Text shown below:

In my example i have a fast but ugly solution that only works if X is sorted.
n = 1e5; %vector length
X = sort(round(rand(n,1)*n)); %sorted values
tic
[U,~,J] = unique(X); %find similar 'regions' in a vector
for k = 1:numel(U) %step through regions
I = find(k==J)'; %find index of region elements (SLOW!)
%do stuff
end
toc %~10sec
tic
ind = group_contiguous_values(X); %find index of contiguous regions, X must be sorted
for k = 1:numel(ind)
I = ind{k};
%do stuff
end
toc %~100x times faster, time scales linearly with n
function ind = group_contiguous_values(X)
%Group contiguous values and list their indices (only works if X is sorted)
assert(issorted(X),'X must be sorted')
[~,~,J] = unique(X);
len = diff([0;find(diff([J(:);-1])~=0)]); %find length of each 'region', eg x=[5 5 5 2 2 ..] > len=[3 2 ..]
ind = mat2cell(1:numel(J),1,len); %indecies for each region, eg ind={[1 2 3] [4 5] ..}
end

Accepted Answer

Matt J
Matt J on 15 Sep 2022
Edited: Matt J on 15 Sep 2022
Download this,
X = [5 5 5 2 2 3 3 3 3 3 6 6 6];
G=groupConsec(X);
[starts,stops,runlengths]=groupLims(G,1)
starts =
1 4 6 11
stops =
3 5 10 13
runlengths =
3 2 5 3
  1 Comment
Serge
Serge on 18 Sep 2022
Edited: Serge on 18 Sep 2022
Thank you,
I am accepting your answer even though it involves File Exchange.
I was hopping for a one liner using native MatLab, but I see now it warrants a function.
Here is my own version I ended up using:
function [L,I,V,S,E] = groupconsec(X)
%Group consecutive values in a vector.

End of Text shown.

Activities:
1 > In the forum thread on grouping contiguous values in MATLAB, what must be true of X for the original poster's fast solution to work?
2 > Carry on the forum thread on grouping contiguous values in MATLAB from the point where it stops.

Stored data below:

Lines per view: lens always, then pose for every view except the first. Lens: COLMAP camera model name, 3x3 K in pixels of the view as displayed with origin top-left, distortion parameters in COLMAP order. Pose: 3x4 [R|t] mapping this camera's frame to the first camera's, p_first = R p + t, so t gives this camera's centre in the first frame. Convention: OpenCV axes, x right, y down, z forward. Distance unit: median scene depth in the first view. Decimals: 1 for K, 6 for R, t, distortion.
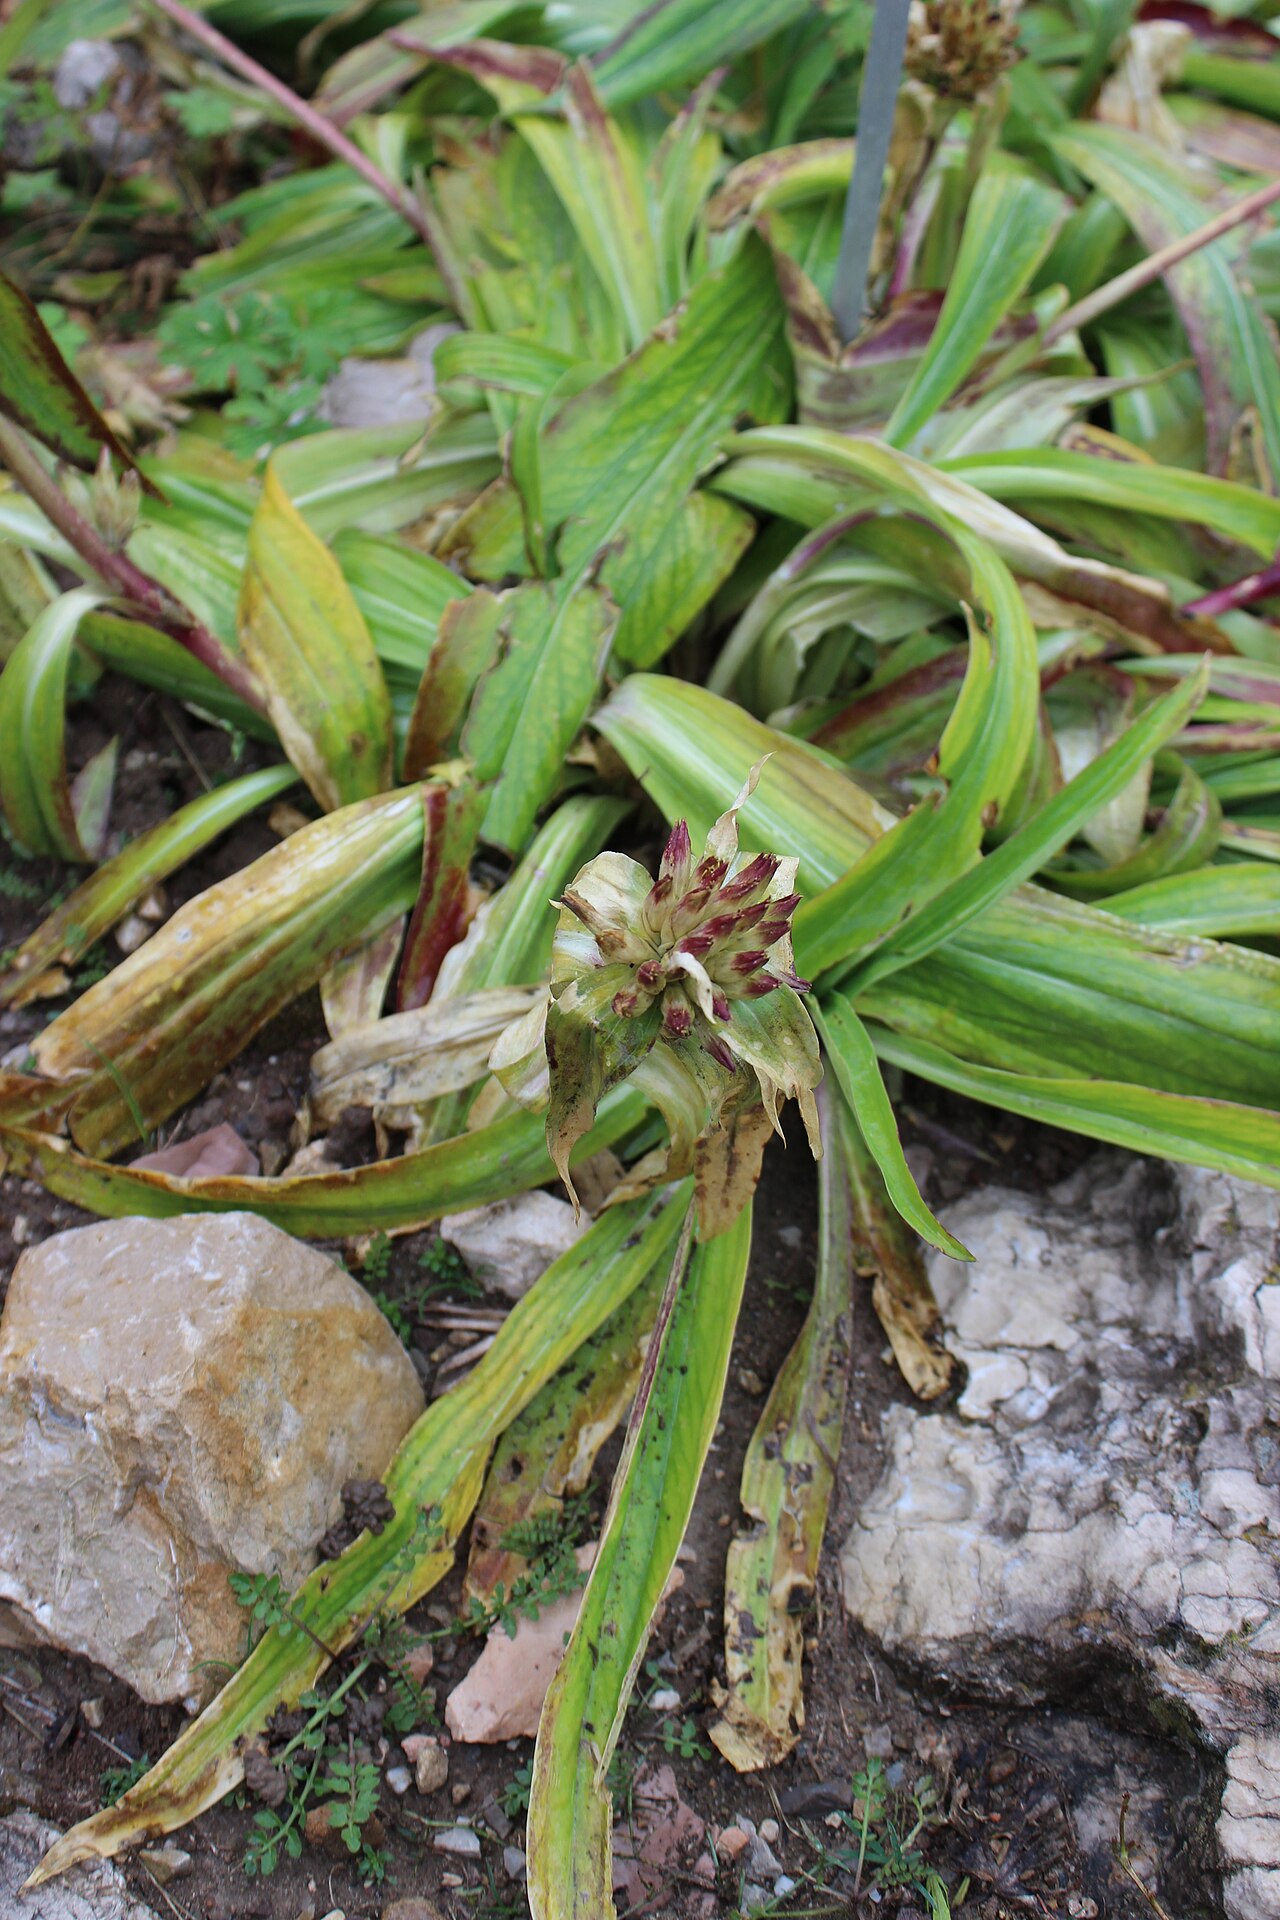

End of Stored data.

List of answers:
1 > X must be sorted.

2 >
% [L,I,V,S,E] = groupconsec(X) -list of values, eg X=[5 5 5 2 2 ..]
%L: Length of each group eg L=[3 2 ..]
%I: Index of each element in X eg I={[1 2 3] [4 5] ..}
%V: Value of X for each group eg V=[5 2 ..]
%S: Start index for each group eg S=[1 4 ..]
%E: End index for each group eg E=[3 5 ..]
%
%Remarks:
%-Nonfinite values (NaN Inf -Inf) are all treated as NaN.
%-[I] can be used to easily step through 'regions' of X.
%-All outputs are row vectors, regardles of the size of X.
%
%Example:
% [L,I,V,S,E] = groupconsec([5 5 5 2 2 Inf NaN 5])
%checks
if isempty(X)
[L,I,V,S,E] = deal([],{},[],[],[]); return %edge case
end
X = X(:).'; %ensure X is a row vector
nonval = rand; %dummy value to represent nonfinite values
X(~isfinite(X)) = nonval; %treat all non finite values (NaN Inf -Inf) as being the same
B = [true logical(diff(X))]; %Bounderies for each region, eg B=[1 0 0 1 0 ..]
L = diff(find([B true])); %Length of each region, eg L=[3 2 ..]
if nargout>1
I = mat2cell(1:numel(X),1,L); %Index of each element per group, eg I={[1 2 3] [4 5] ..}
end
if nargout>2
V = X(B); %Value of X for each group, eg V=[5 2 ..]
V(V==nonval) = NaN;
end
if nargout>3
S = find(B); %Start index for each group, eg S=[1 4 ..]
end
if nargout>4
E = S+L-1; %End index for each group, eg E=[3 5 ..]
end
I will delete the last part of the question, for non consecutive simular values, as i don't need it.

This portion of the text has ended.